Department of Genome Sciences, University of Washington, Seattle, Washington, USA.
J Proteome Res. 2010 Oct 1;9(10):5346-57. doi: 10.1021/pr100594k.
The problem of identifying proteins from a shotgun proteomics experiment has not been definitively solved. Identifying the proteins in a sample requires ranking them, ideally with interpretable scores. In particular, "degenerate" peptides, which map to multiple proteins, have made such a ranking difficult to compute. The problem of computing posterior probabilities for the proteins, which can be interpreted as confidence in a protein's presence, has been especially daunting. Previous approaches have either ignored the peptide degeneracy problem completely, addressed it by computing a heuristic set of proteins or heuristic posterior probabilities, or estimated the posterior probabilities with sampling methods. We present a probabilistic model for protein identification in tandem mass spectrometry that recognizes peptide degeneracy. We then introduce graph-transforming algorithms that facilitate efficient computation of protein probabilities, even for large data sets. We evaluate our identification procedure on five different well-characterized data sets and demonstrate our ability to efficiently compute high-quality protein posteriors.

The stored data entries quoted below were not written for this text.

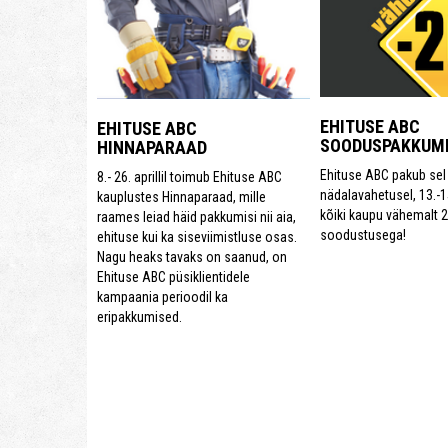
EHITUSE ABC
EHITUSE ABC
SOODUSPAKKUM
HINNAPARAAD
Ehituse ABC pakub sel
8.- 26. aprillil toimub Ehituse ABC
nädalavahetusel, 13.-15
kauplustes Hinnaparaad, mille
kõiki kaupu vähemalt 
raames leiad häid pakkumisi nii aia,
soodustusega!
ehituse kui ka siseviimistluse osas.
Nagu heaks tavaks on saanud, on
Ehituse ABC püsiklientidele
kampaania perioodil ka
eripakkumised.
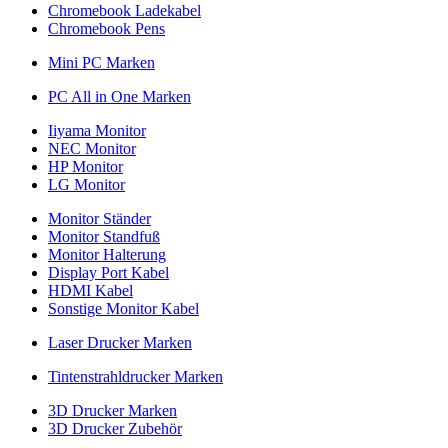
Chromebook Ladekabel
Chromebook Pens
Mini PC Marken
PC All in One Marken
Iiyama Monitor
NEC Monitor
HP Monitor
LG Monitor
Monitor Ständer
Monitor Standfuß
Monitor Halterung
Display Port Kabel
HDMI Kabel
Sonstige Monitor Kabel
Laser Drucker Marken
Tintenstrahldrucker Marken
3D Drucker Marken
3D Drucker Zubehör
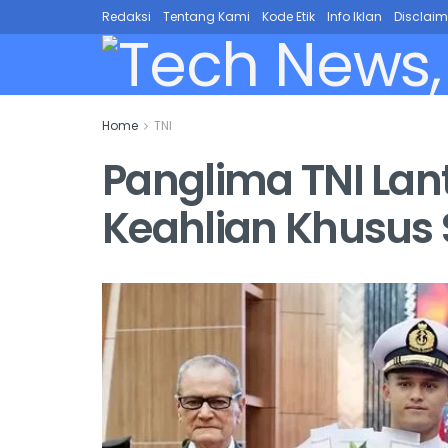
Redaksi
Tentang Kami
Kode Etik
Info Iklan
Disclaim
Home
TNI
Panglima TNI Lant
Keahlian Khusus 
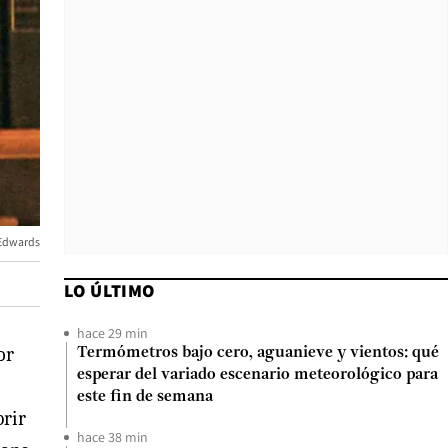
Edwards
LO ÚLTIMO
hace 29 min
or
Termómetros bajo cero, aguanieve y vientos: qué
esperar del variado escenario meteorológico para
este fin de semana
brir
hace 38 min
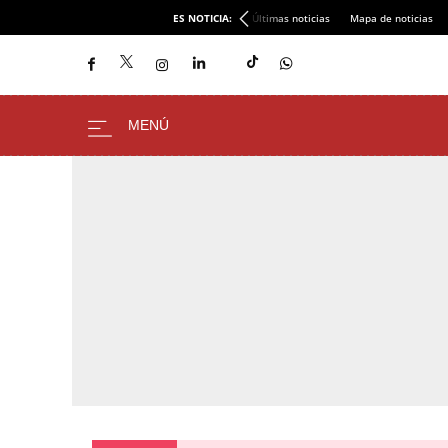
ES NOTICIA:
Últimas noticias
Mapa de noticias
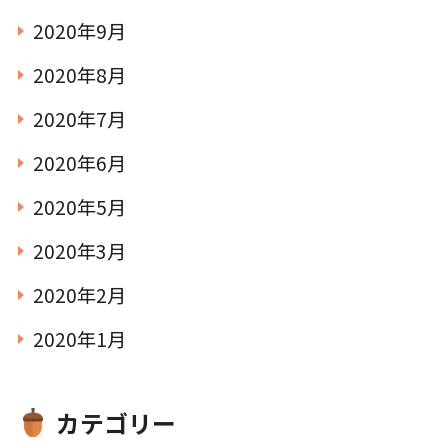
2020年9月
2020年8月
2020年7月
2020年6月
2020年5月
2020年3月
2020年2月
2020年1月
カテゴリー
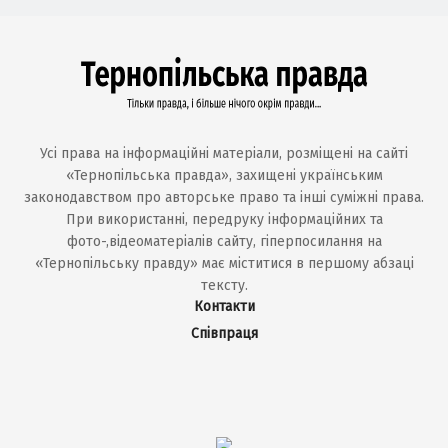
Усі права на інформаційні матеріали, розміщені на сайті
«Тернопільська правда», захищені українським
законодавством про авторське право та інші суміжні права.
При використанні, передруку інформаційних та
фото-,відеоматеріалів сайту, гіперпосилання на
«Тернопільську правду» має міститися в першому абзаці
тексту.
Контакти
Співпраця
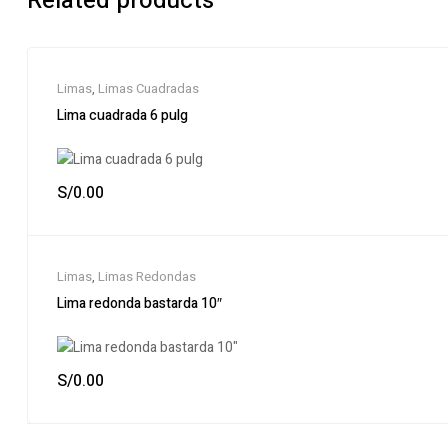
Related products
Limas
,
Limas Cuadradas
Lima cuadrada 6 pulg
S/
0.00
Limas
,
Limas Redondas
Lima redonda bastarda 10″
S/
0.00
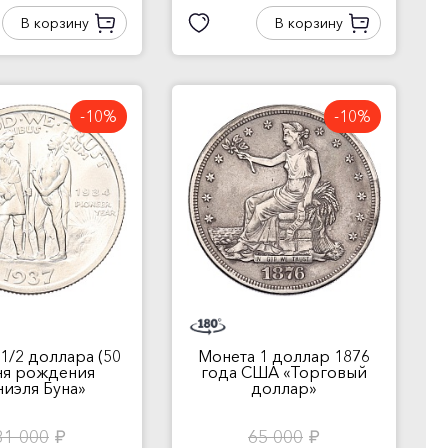
В корзину
В корзину
-10%
-10%
1/2 доллара (50
Монета 1 доллар 1876
.ня рождения
года США «Торговый
иэля Буна»
доллар»
31 000
65 000
руб.
руб.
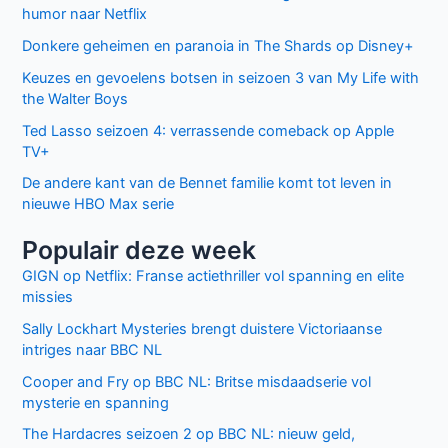
humor naar Netflix
Donkere geheimen en paranoia in The Shards op Disney+
Keuzes en gevoelens botsen in seizoen 3 van My Life with
the Walter Boys
Ted Lasso seizoen 4: verrassende comeback op Apple
TV+
De andere kant van de Bennet familie komt tot leven in
nieuwe HBO Max serie
Populair deze week
GIGN op Netflix: Franse actiethriller vol spanning en elite
missies
Sally Lockhart Mysteries brengt duistere Victoriaanse
intriges naar BBC NL
Cooper and Fry op BBC NL: Britse misdaadserie vol
mysterie en spanning
The Hardacres seizoen 2 op BBC NL: nieuw geld,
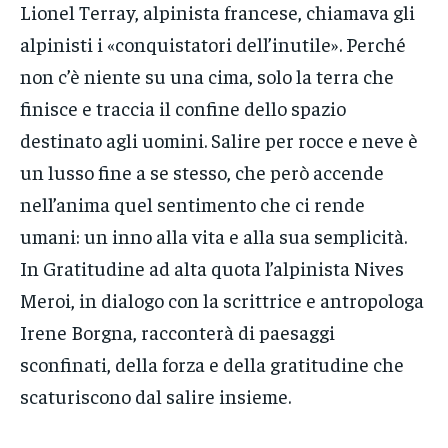
Lionel Terray, alpinista francese, chiamava gli
alpinisti i «conquistatori dell’inutile». Perché
non c’è niente su una cima, solo la terra che
finisce e traccia il confine dello spazio
destinato agli uomini. Salire per rocce e neve è
un lusso fine a se stesso, che però accende
nell’anima quel sentimento che ci rende
umani: un inno alla vita e alla sua semplicità.
In Gratitudine ad alta quota l’alpinista Nives
Meroi, in dialogo con la scrittrice e antropologa
Irene Borgna, racconterà di paesaggi
sconfinati, della forza e della gratitudine che
scaturiscono dal salire insieme.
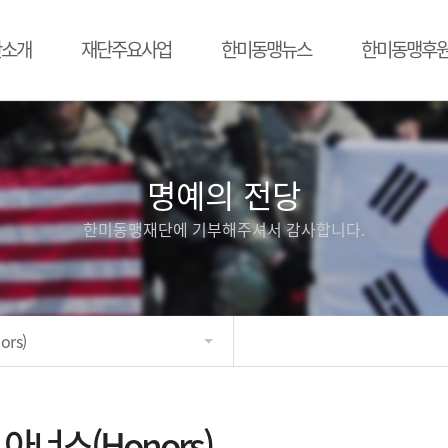
단소개
재단주요사업
한미동맹뉴스
한미동맹후
명예의 전당
한미동맹재단에 기부해주셔서 감사합니다.
rs)
아너스(Honors)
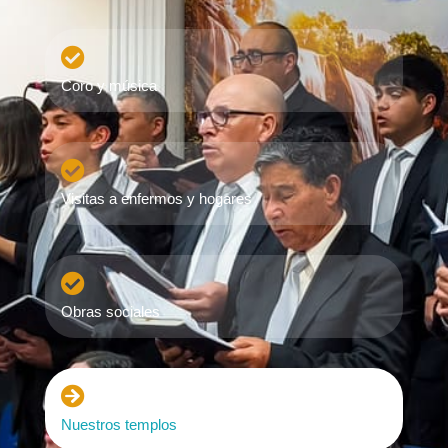

Coro y música

Visitas a enfermos y hogares

Obras sociales

Nuestros templos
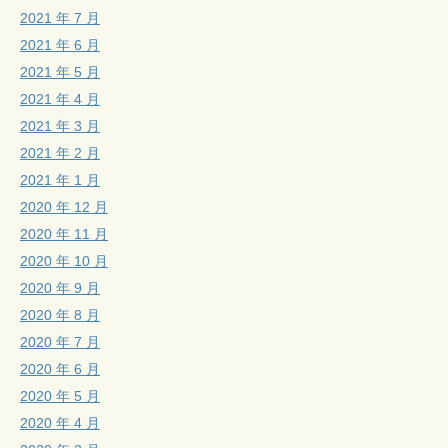
2021 年 7 月
2021 年 6 月
2021 年 5 月
2021 年 4 月
2021 年 3 月
2021 年 2 月
2021 年 1 月
2020 年 12 月
2020 年 11 月
2020 年 10 月
2020 年 9 月
2020 年 8 月
2020 年 7 月
2020 年 6 月
2020 年 5 月
2020 年 4 月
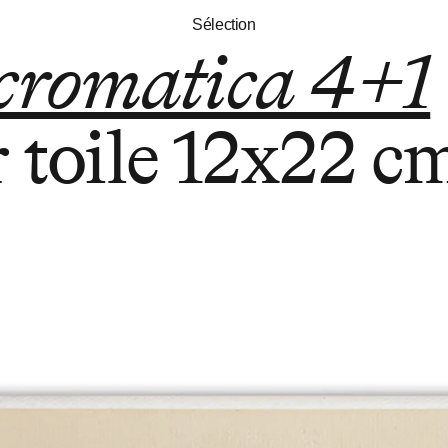
Sélection
 cromatica 4+1
 toile
12x22 c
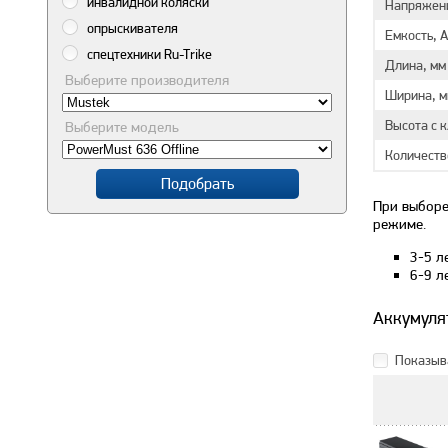
инвалидной коляски
Напряжени
опрыскивателя
Емкость, 
спецтехники Ru-Trike
Длина, мм
Выберите производителя
Ширина, м
Высота с 
Выберите модель
Количеств
Подобрать
При выборе
режиме.
3-5 л
6-9 л
Аккумулят
Показыва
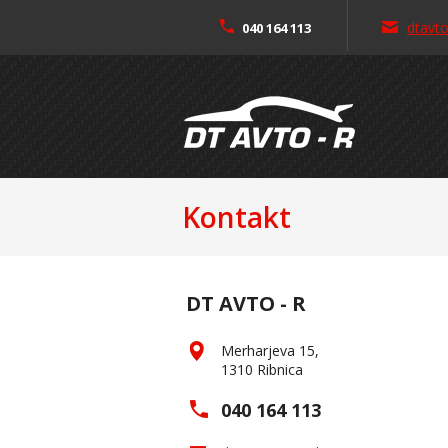
dtavt
040 164 113
Kontakt
DT AVTO - R
Merharjeva 15,
1310 Ribnica
040 164 113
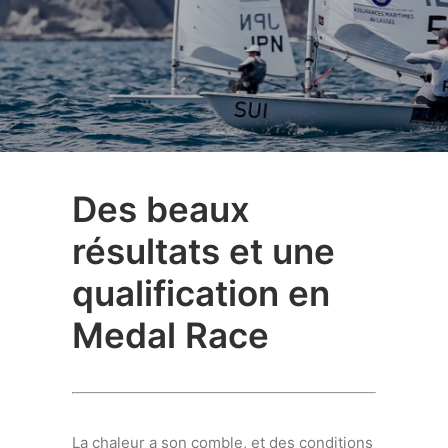
Des beaux
résultats et une
qualification en
Medal Race
La chaleur a son comble, et des conditions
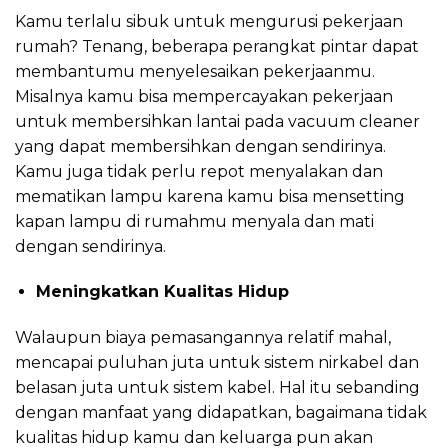
Kamu terlalu sibuk untuk mengurusi pekerjaan
rumah? Tenang, beberapa perangkat pintar dapat
membantumu menyelesaikan pekerjaanmu.
Misalnya kamu bisa mempercayakan pekerjaan
untuk membersihkan lantai pada vacuum cleaner
yang dapat membersihkan dengan sendirinya.
Kamu juga tidak perlu repot menyalakan dan
mematikan lampu karena kamu bisa mensetting
kapan lampu di rumahmu menyala dan mati
dengan sendirinya.
Meningkatkan Kualitas Hidup
Walaupun biaya pemasangannya relatif mahal,
mencapai puluhan juta untuk sistem nirkabel dan
belasan juta untuk sistem kabel. Hal itu sebanding
dengan manfaat yang didapatkan, bagaimana tidak
kualitas hidup kamu dan keluarga pun akan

从 shotgun 蛋白质组学实验中鉴定蛋白质的问题尚未得到明确解决。鉴定样品中的蛋白质需要对其进行排序,理想情况下还需要具有可解释的分数。特别是“简并”肽,其映射到多个蛋白质上,使得这种排序难以计算。计算蛋白质后验概率的问题(可解释为对蛋白质存在的置信度)特别令人生畏。以前的方法要么完全忽略肽简并问题,要么通过计算一组启发式蛋白质或启发式后验概率来解决该问题,要么使用采样方法估计后验概率。我们提出了一种用于串联质谱中蛋白质鉴定的概率模型,该模型可识别肽简并性。然后,我们引入了图形转换算法,即使对于大型数据集,也可以方便地计算蛋白质概率。我们在五个不同的特征良好的数据集中评估了我们的鉴定程序,并证明了我们能够有效地计算高质量的蛋白质后验概率。